When graphing inequalities, you're dealing with regions in a coordinate system rather than single lines. The goal is to visualize which combinations of variables satisfy the given conditions.
Start by turning the inequality into an equation. For example, with the inequality \(3x + 2y \leq 12\), you would first graph \(3x + 2y = 12\). This line serves as a boundary for your inequality graph.
Choose a test point not on the boundary, often (0,0) is a convenient choice. Substitute this point into the inequality. If it satisfies the inequality, shade the region of the graph that includes the test point. If not, shade the opposite side. Repeat this process for each inequality in your system.
The intersection or overlapping areas of all shaded regions form the feasible region. This is where all conditions are met, showing the possible solutions to your problem. The boundaries themselves might be included or excluded based on their inequality symbols. For example, '<=' includes the line, while '<' does not.

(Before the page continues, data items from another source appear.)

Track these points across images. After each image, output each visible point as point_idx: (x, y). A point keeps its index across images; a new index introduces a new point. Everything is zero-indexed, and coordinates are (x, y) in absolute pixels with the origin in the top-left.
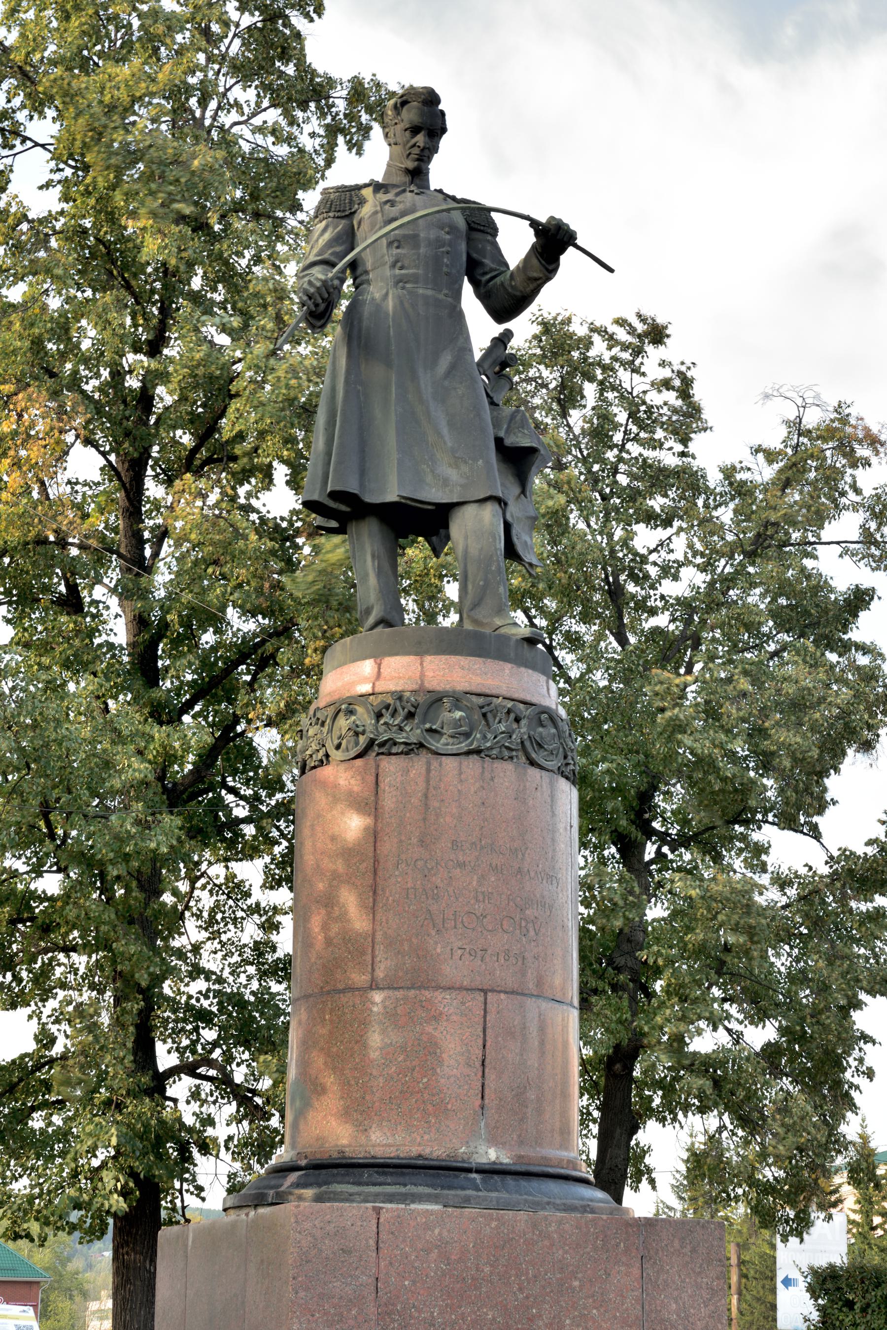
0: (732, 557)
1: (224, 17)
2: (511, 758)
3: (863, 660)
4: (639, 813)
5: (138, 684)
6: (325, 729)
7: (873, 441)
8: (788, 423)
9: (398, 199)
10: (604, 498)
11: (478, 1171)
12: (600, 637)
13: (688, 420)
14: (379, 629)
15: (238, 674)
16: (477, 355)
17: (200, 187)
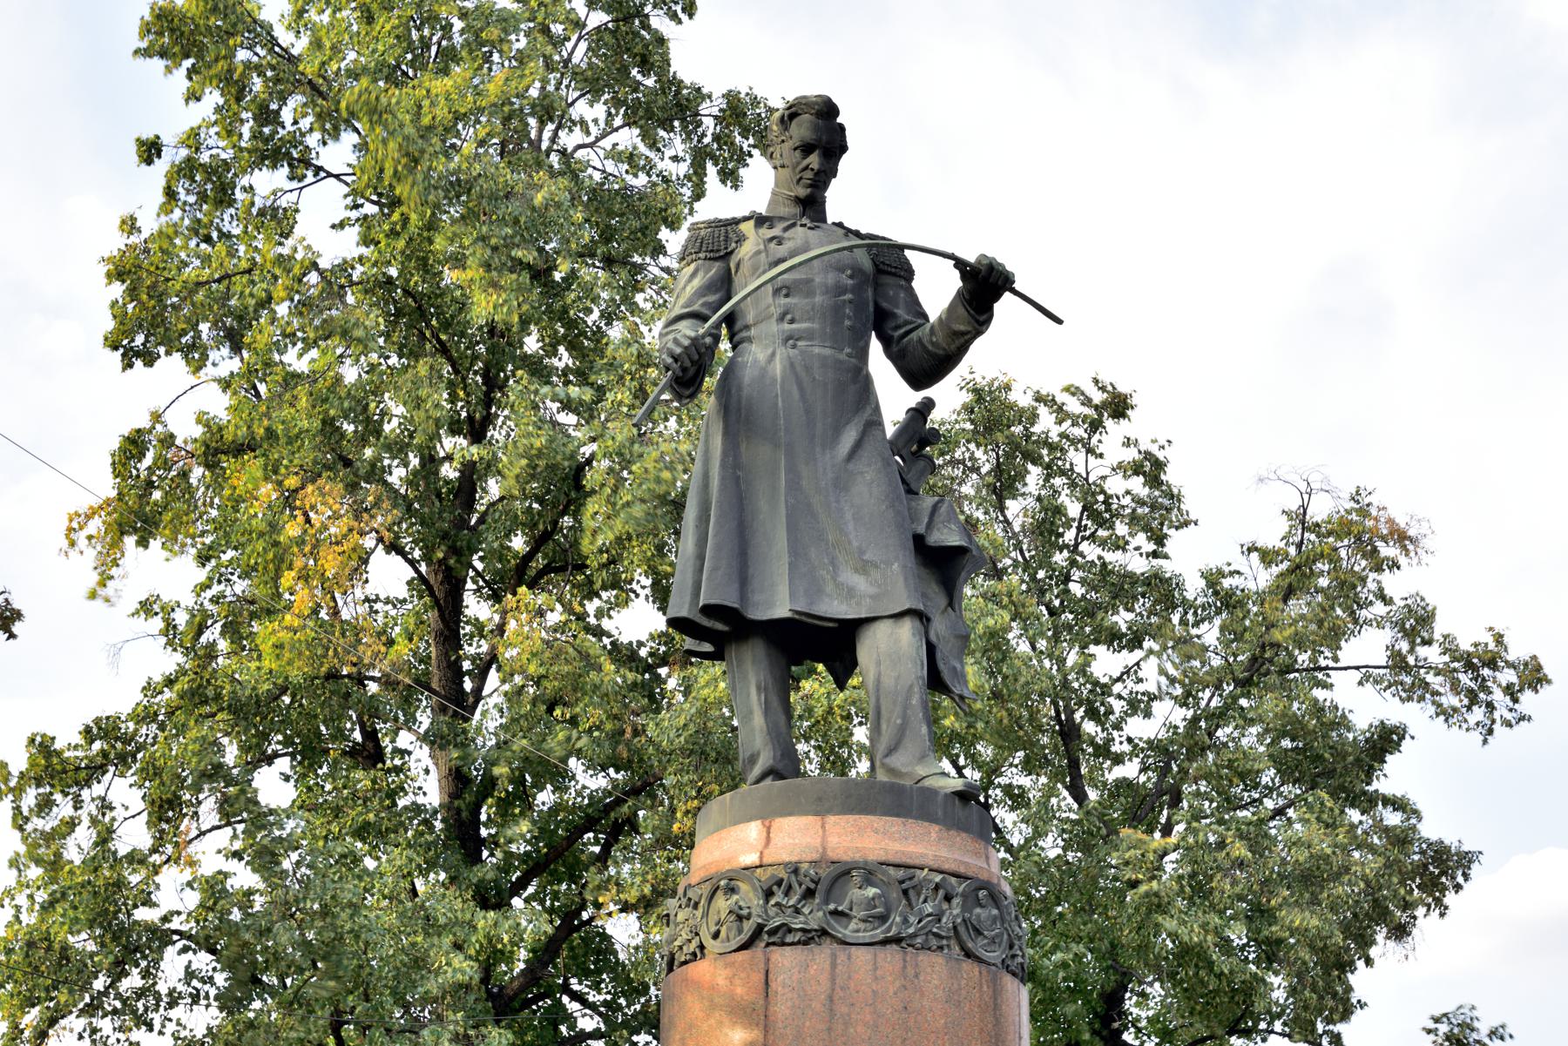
0: (1218, 687)
1: (572, 16)
2: (941, 948)
3: (1393, 818)
4: (1106, 1020)
5: (456, 857)
6: (699, 913)
7: (1401, 538)
9: (786, 235)
10: (1052, 612)
12: (1050, 792)
13: (1161, 513)
14: (768, 782)
15: (584, 844)
16: (890, 431)
17: (538, 224)
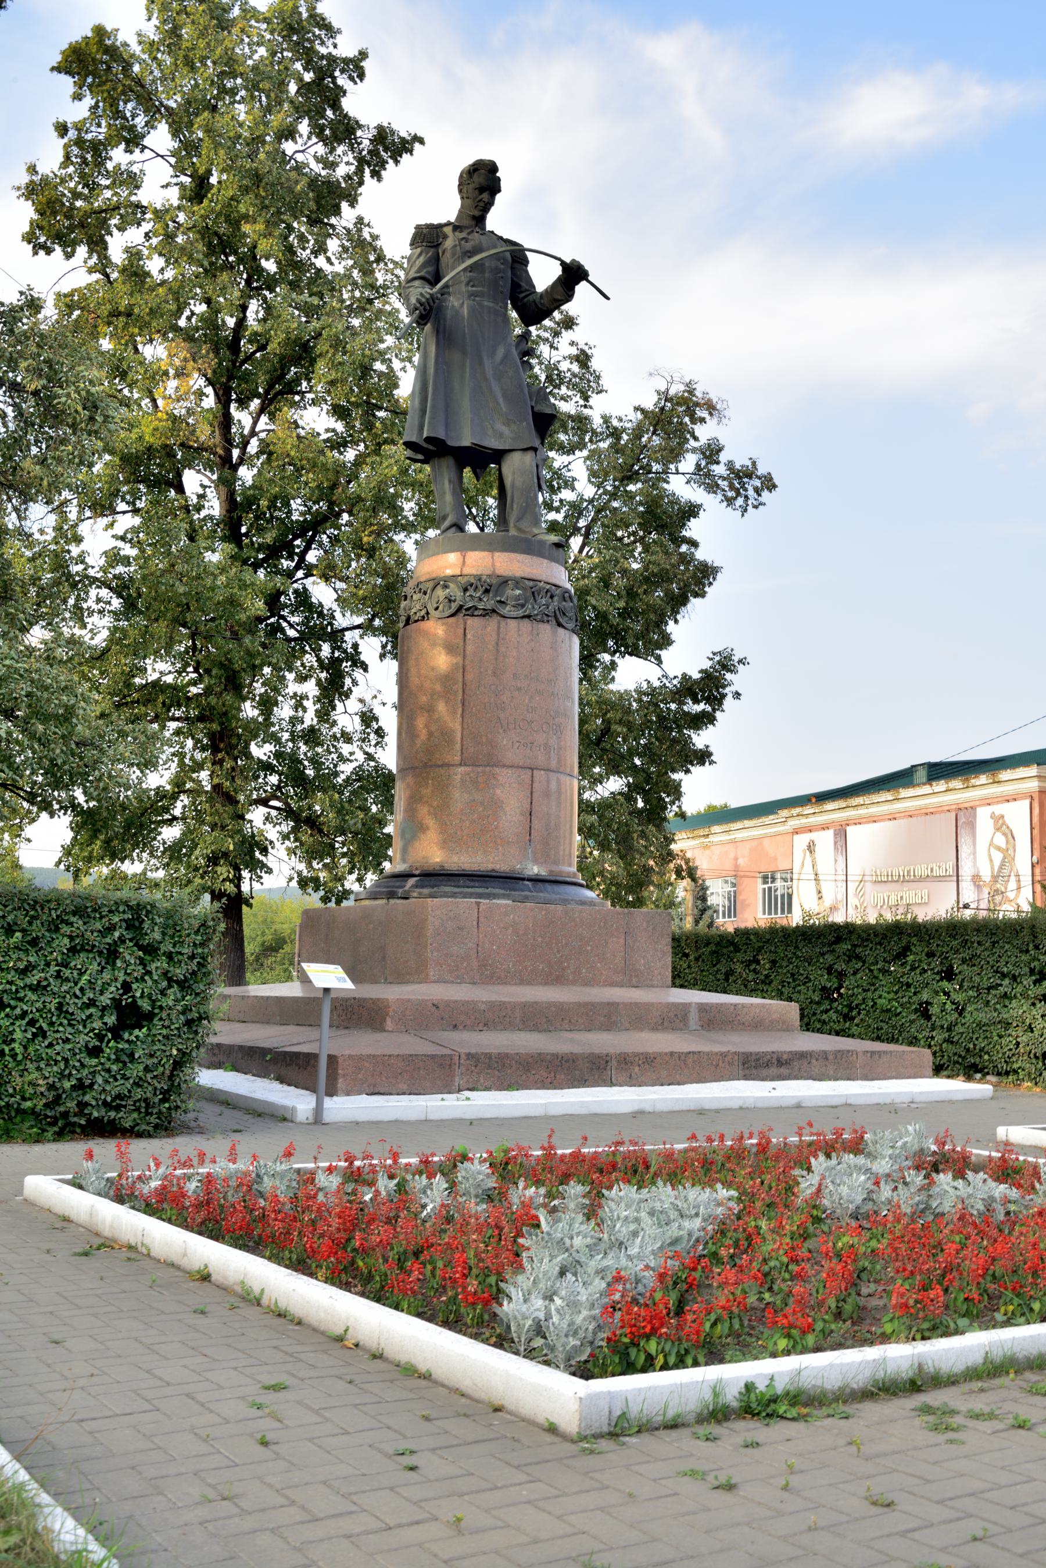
7: (711, 407)
8: (658, 392)
11: (529, 880)
13: (587, 383)
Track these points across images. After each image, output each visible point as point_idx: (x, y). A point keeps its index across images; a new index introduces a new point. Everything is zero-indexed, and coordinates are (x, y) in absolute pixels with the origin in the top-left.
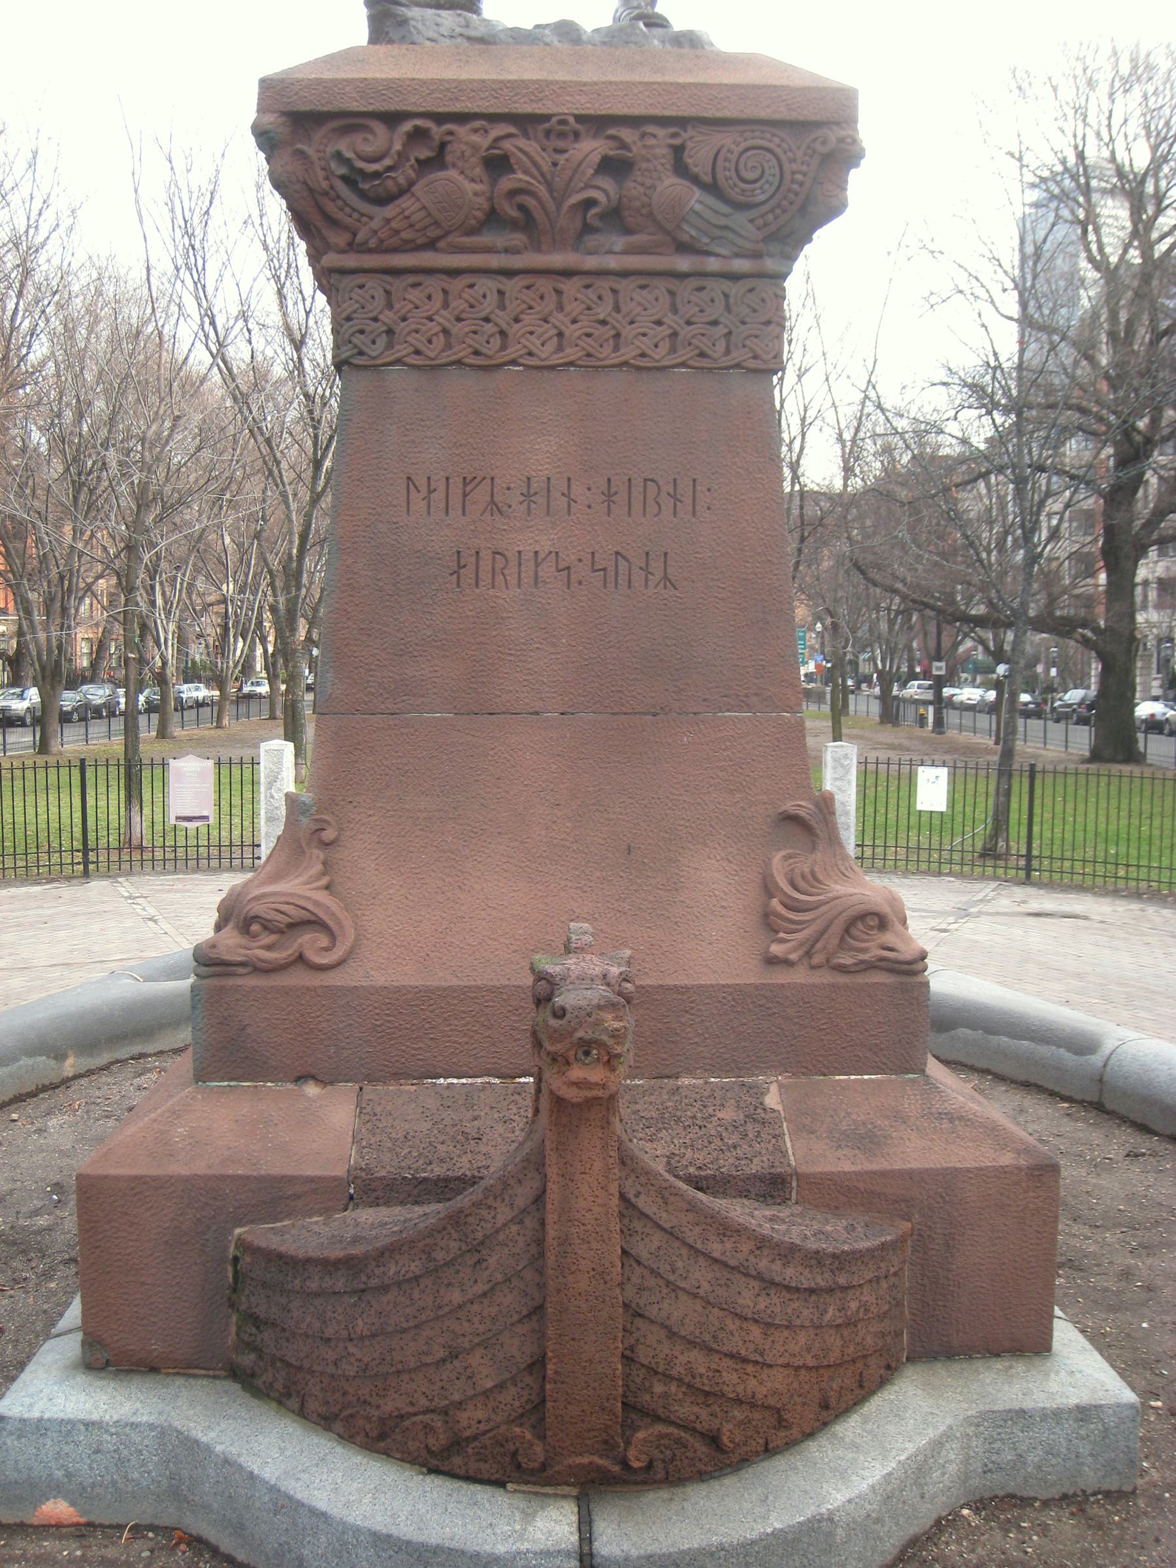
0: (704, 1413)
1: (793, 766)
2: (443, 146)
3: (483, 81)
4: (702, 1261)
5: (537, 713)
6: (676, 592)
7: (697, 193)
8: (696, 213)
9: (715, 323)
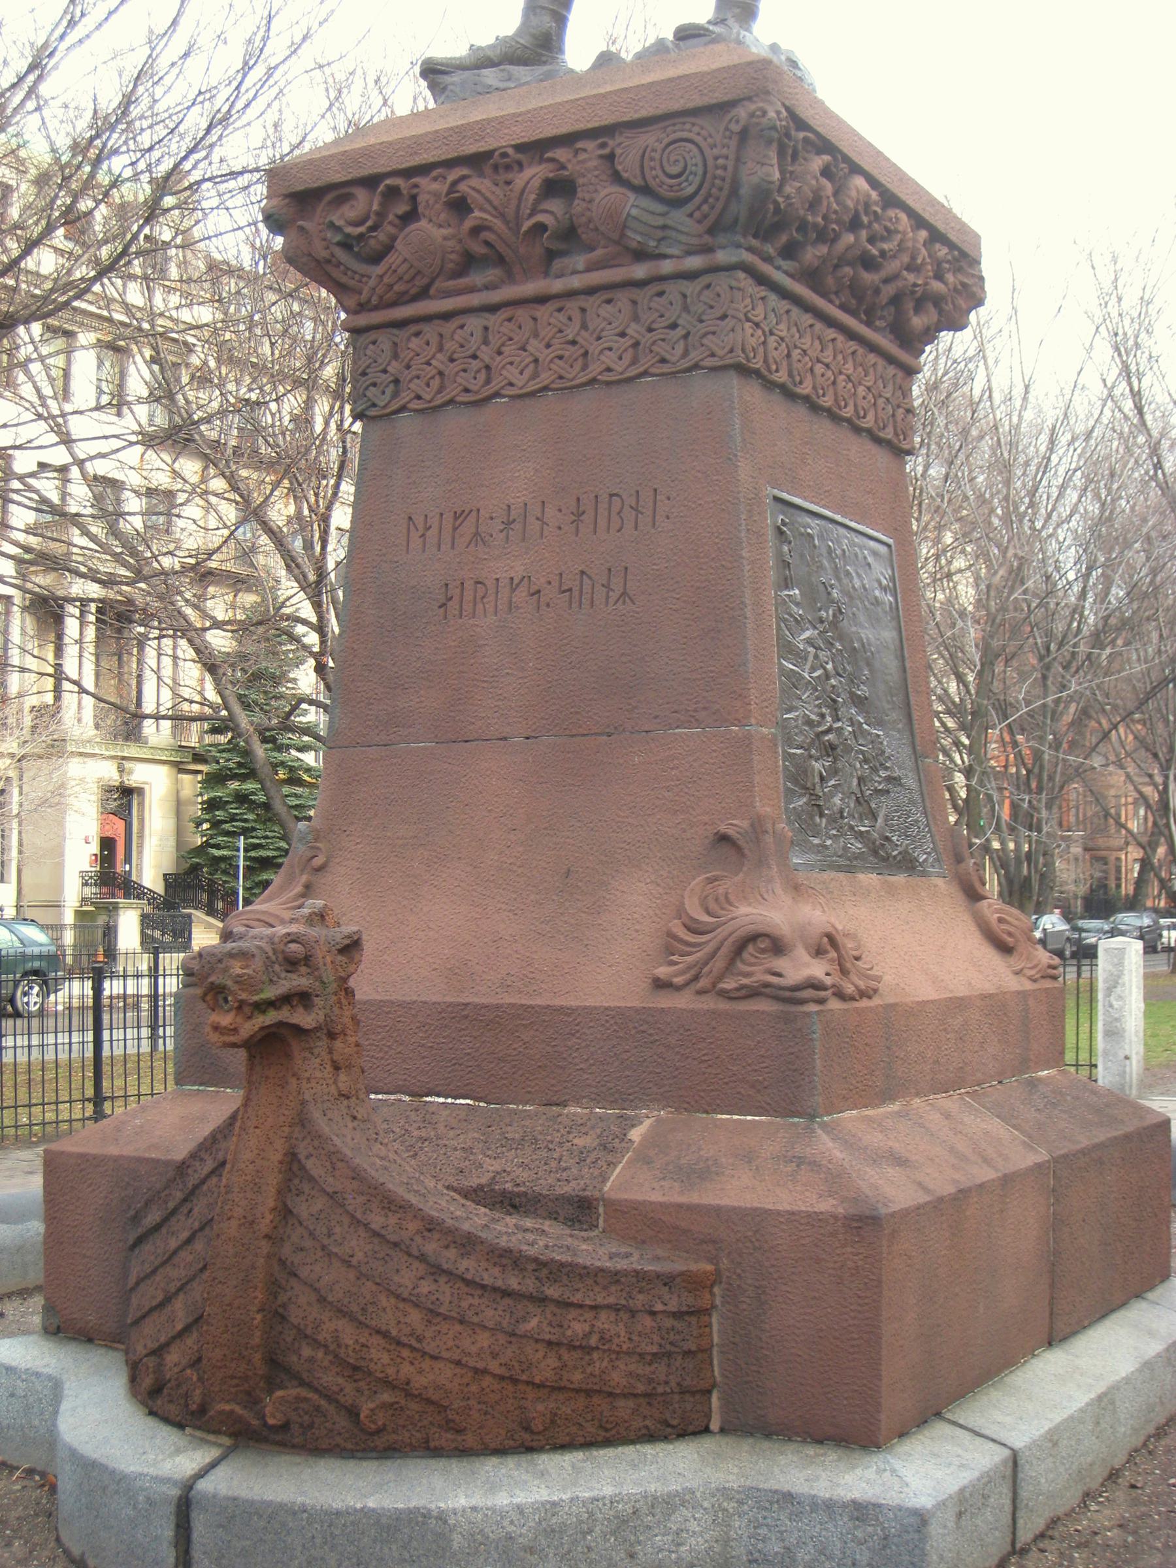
0: (349, 1388)
1: (738, 783)
2: (414, 198)
3: (436, 132)
4: (362, 1232)
5: (505, 739)
6: (633, 607)
7: (632, 196)
8: (635, 218)
9: (674, 326)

A system of inequalities involves multiple inequalities being considered simultaneously. In real-world contexts like manufacturing, they help you understand constraints and possibilities of various actions within set limits.
For example, the exercise involves two inequalities: \(3x + 2y \leq 12\) for sawing time, and \(x + 2y \leq 8\) for assembly time. These inequalities capture the limitations on resources — specifically, limited hours available for each activity.
To solve a system graphically:

• Graph each inequality individually on the same set of axes.
• Identify the regions that satisfy each inequality.
• Intersect those regions to find where all inequalities are true simultaneously.

The intersection of all satisfying regions is the feasible region, symbolizing all the combinations that do not exceed the constraints. This is crucial in determining what combinations of tables and chairs can be produced under the given conditions.

Optimization problems are about finding the best solution or the maximum/minimum value within given constraints. They are often encountered in various fields such as production, economics, and logistics.
The exercise can be framed as an optimization problem if you aim to maximize or minimize a particular factor, like profit, within the constraints of sawing and assembly hours. For example, you might want to find the number of tables and chairs that would maximize daily revenue.
To solve optimization problems:

• Define an objective function, like total profit or cost, that you seek to optimize.
• Plot this in conjunction with your constraints (inequalities).
• Evaluate this function at the vertices or corner points of the feasible region.

The best value (maximum or minimum) will occur at one of these vertices, providing the most favorable solution under the constraints provided by the inequalities. This approach is particularly powerful when dealing with linear objectives and constraints.